* [WRITTEN PROBLEM A]
Answer these questions about the speech on the workers' government:
(i) Which poet's words about a maiden does the speaker quote?
(ii) In which city are the dockworkers whom Comrade Urbahns would address?
(iii) What is the dollar said to be worth?

* [PROVIDED PASSAGE]
⟨
Anyone who does not see such a possibility is just counting on their fingers: Loves me, loves me not. Will he betray me fully or only partially. I should be afraid or not be afraid. This reminds me of the maiden of whom Heine wrote, ‘You have nothing but your virtue’. No, Comrade Urbahns. You have lost even your virtue, because you did not oppose the workers’ government on principle, and such damaged virtue counts for very little in matters of principle.
But what does the workers’ government demand mean? Comrade Urbahns has suggested that there are major disagreements on this issue between Trotsky, Zinoviev, and myself. We have read many times in the bourgeois press that Bukharin’s cavalry is fighting against Zinoviev’s infantry, that on one occasion Trotsky arrested Lenin and on another Lenin arrested Trotsky. But there is no need to try to play such games with secrets here. We are not donkeys. There are nuances in our thinking. One of us approaches the question from a different angle than another. One views it from the angle of their own country, and another from that of a different country, and from this results nuances of opinion. But here is the question: Does the Executive hold that we should lead the masses in a campaign for a workers’ government, or not? In Germany at present, this means that we should tell the Social Democrats that we want to struggle together with them against the bourgeois coalition and, if it seems useful, support a workers’ government or even participate in it. Does the Executive hold this position or not? I assure you that it holds this position, and that is the most important political question.
Comrade Urbahns says that his stand on the workers’ government question is that it is impossible. So if the present bourgeois coalition were to fall apart, Comrade Urbahns will conduct agitation as follows. He will go to the dockworkers in Hamburg and tell them: You are seven times as strong as us. We propose the demand for a united workers’ government, and we want to struggle for it, but it is impossible. That is of course nonsense, and here I must say a few words to Comrade Šmeral.
He makes a serious mistake because in the past his politics were opportunist and now, whenever he speaks, he believes he must cross himself and say, ‘Do not think this is an opportunist point of view, and if you think that, I will give it up’. I am completely in agreement with Comrade Šmeral that the struggle in Czechoslovakia to form a workers’ government could flare up in the coming period, even in the coming months. But stealing a glance to his left, Comrade Šmeral says: I do not believe in the workers’ government, but others do, and that’s why we have to act as if we believed in it.
If you conduct a campaign in this spirit, nothing will come of it. To speak to the masses in this spirit is an absurdity, with the dollar worth ten thousand marks, wages being reduced, and the coalition blown apart because Stinnes is against stabilising the mark. Perhaps they will reach a compromise. But in this crisis, where the bourgeoisie is unable to stabilise anything, in this whirlwind, the Communist Party is the point of stability. It must show the masses a way out. We tell them: You fear the dictatorship [of the proletariat]; we are for it. You think there is some peaceful way to get out of this. Try it. You can obtain the majority in Germany; you can win the proletarian majority. You will have to advance to a dictatorship, and we will fight for this with you shoulder to shoulder. In such a situation our comrades who have the closest ties with the masses will tell them: Down with the bourgeois coalition; we are for a workers’ government. And the others will say, I don’t believe in it, but you do. (Laughter) Smile, comrades, we are manoeuvring with you!
⟩
* [THE RECORDS]
⟨
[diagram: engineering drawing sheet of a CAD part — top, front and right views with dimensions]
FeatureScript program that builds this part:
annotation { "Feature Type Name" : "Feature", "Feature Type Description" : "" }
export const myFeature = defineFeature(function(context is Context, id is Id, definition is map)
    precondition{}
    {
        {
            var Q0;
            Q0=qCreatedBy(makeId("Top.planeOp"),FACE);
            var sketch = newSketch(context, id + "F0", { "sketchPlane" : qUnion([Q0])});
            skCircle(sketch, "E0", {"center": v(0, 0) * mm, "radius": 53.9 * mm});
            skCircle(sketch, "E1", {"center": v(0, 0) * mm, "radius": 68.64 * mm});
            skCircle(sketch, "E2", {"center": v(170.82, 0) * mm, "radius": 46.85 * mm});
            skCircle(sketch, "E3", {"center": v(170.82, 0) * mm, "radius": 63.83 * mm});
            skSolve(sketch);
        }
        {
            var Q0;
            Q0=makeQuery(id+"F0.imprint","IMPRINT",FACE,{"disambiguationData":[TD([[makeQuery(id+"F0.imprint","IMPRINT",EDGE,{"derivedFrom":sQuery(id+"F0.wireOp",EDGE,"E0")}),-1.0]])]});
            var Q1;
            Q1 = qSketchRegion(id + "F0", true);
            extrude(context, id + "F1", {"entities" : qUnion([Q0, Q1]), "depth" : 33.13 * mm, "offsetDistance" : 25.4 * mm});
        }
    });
⟩
* [WRITTEN PROBLEM B] Please substitute "query0" for every occurrence of "Q0" in the FeatureScript program in the entries, and give the program again with everything else unchanged.

* [CORRECT RESPONSE A]
(i) Heine
(ii) Hamburg
(iii) Ten thousand marks

* [CORRECT RESPONSE B]
[diagram: engineering drawing sheet of a CAD part — top, front and right views with dimensions]
FeatureScript program that builds this part:
annotation { "Feature Type Name" : "Feature", "Feature Type Description" : "" }
export const myFeature = defineFeature(function(context is Context, id is Id, definition is map)
    precondition{}
    {
        {
            var query0;
            query0=qCreatedBy(makeId("Top.planeOp"),FACE);
            var sketch = newSketch(context, id + "F0", { "sketchPlane" : qUnion([query0])});
            skCircle(sketch, "E0", {"center": v(0, 0) * mm, "radius": 53.9 * mm});
            skCircle(sketch, "E1", {"center": v(0, 0) * mm, "radius": 68.64 * mm});
            skCircle(sketch, "E2", {"center": v(170.82, 0) * mm, "radius": 46.85 * mm});
            skCircle(sketch, "E3", {"center": v(170.82, 0) * mm, "radius": 63.83 * mm});
            skSolve(sketch);
        }
        {
            var query0;
            query0=makeQuery(id+"F0.imprint","IMPRINT",FACE,{"disambiguationData":[TD([[makeQuery(id+"F0.imprint","IMPRINT",EDGE,{"derivedFrom":sQuery(id+"F0.wireOp",EDGE,"E0")}),-1.0]])]});
            var Q1;
            Q1 = qSketchRegion(id + "F0", true);
            extrude(context, id + "F1", {"entities" : qUnion([query0, Q1]), "depth" : 33.13 * mm, "offsetDistance" : 25.4 * mm});
        }
    });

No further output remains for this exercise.